As you know Canada has Thanksgiving in October. So of course I had a ton of turkey to play with. As I am not a fan of the dark meat most days I didn’t eat the left over dark meat by itself. What I did do was use a ton of left overs, from left over turkey meat to left over spinach salad, oranges and even apples. The fun thing is you can toss a ton of things into a goulash and call it dinner. Left over veggies, meat, fruit and past can become something quite tasty and use up your leftovers nicely. Yeah I know most people today just toss that left over pasta or peas but in a world in crisis isn’t it better to use up what you have first?

What I did was take about two or three cups of shredded precooked dark turkey meat and put it in a large skillet with a thin coating of olive oil, sprinkled on some salt and pepper and let it heat up while I rummaged through the refrigerator.

**Work task 1**
In the text about leftover turkey goulash, what month does Canada have Thanksgiving in?
**Work task 2**
Write out the part of the leftover turkey goulash text between "What I did was" and "through the refrigerator.", inclusive.
**Work task 3**
Extend the text about leftover turkey goulash from where it stops.
None of the material that comes next plays any part in this.

**Saved data entries**
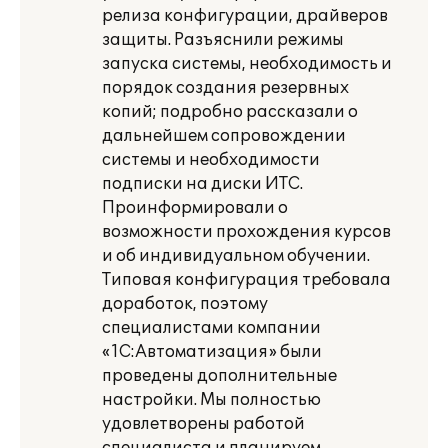
релиза конфигурации, драйверов
защиты. Разъяснили режимы
запуска системы, необходимость и
порядок создания резервных
копий; подробно рассказали о
дальнейшем сопровождении
системы и необходимости
подписки на диски ИТС.
Проинформировали о
возможности прохождения курсов
и об индивидуальном обучении.
Типовая конфигурация требовала
доработок, поэтому
специалистами компании
«1С:Автоматизация» были
проведены дополнительные
настройки. Мы полностью
удовлетворены работой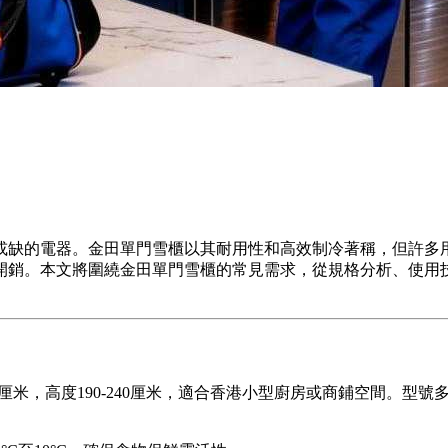
或缺的電器。金田單門雪櫃以其耐用性和高效制冷著稱，但許多
開銷。本文將圍繞金田單門雪櫃的常見需求，從規格分析、使用
厘米，高度190-240厘米，適合香港小型廚房或商鋪空間。型號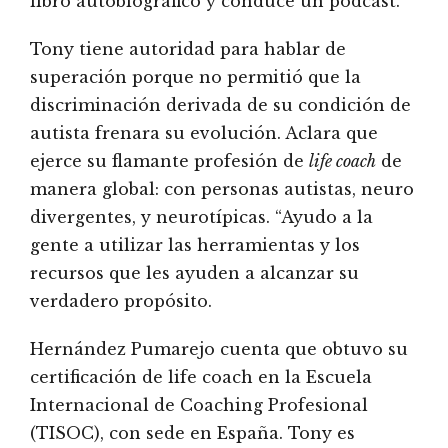
libro autobiográfico y conduce un podcast.
Tony tiene autoridad para hablar de
superación porque no permitió que la
discriminación derivada de su condición de
autista frenara su evolución. Aclara que
ejerce su flamante profesión de
life coach
de
manera global: con personas autistas, neuro
divergentes, y neurotípicas. “Ayudo a la
gente a utilizar las herramientas y los
recursos que les ayuden a alcanzar su
verdadero propósito.
Hernández Pumarejo cuenta que obtuvo su
certificación de life coach en la Escuela
Internacional de Coaching Profesional
(TISOC), con sede en España. Tony es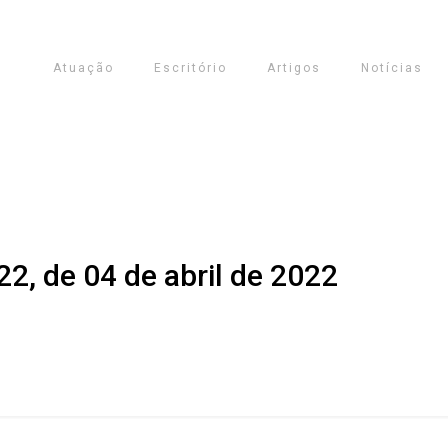
Atuação
Escritório
Artigos
Notícias
2, de 04 de abril de 2022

**Written answer 1**
October

**Written answer 2**
What I did was take about two or three cups of shredded precooked dark turkey meat and put it in a large skillet with a thin coating of olive oil, sprinkled on some salt and pepper and let it heat up while I rummaged through the refrigerator.

**Written answer 3**
then I tossed in what worked out to a cup of raw spinach, half a tomato, a quarter of a cucumber, a quarter of a bell pepper, half an apple and two cups of turkey stock. Now remember I made the stock by simply boiling the turkey carcass with spices. Always boil up your bones for broth. It is cheaper than buying the box or can at the store and much healthier because you are only salting to taste here.

I let it all simmer for a bit before adding in Worcestershire sauce and squeezing a orange slice into the mix. And then I tossed in three cups of left over noodles from previous dinner. Let it all simmer on low for fifteen minutes and well you have a tasty meal you can feed your meat eaters.

Yes I know a lot of you are thinking apple and orange? Yup. I have found when dealing with a salty dish adding in the bright pop of fruit sweet can cut the salt or bitter in a dish and make it very yummy.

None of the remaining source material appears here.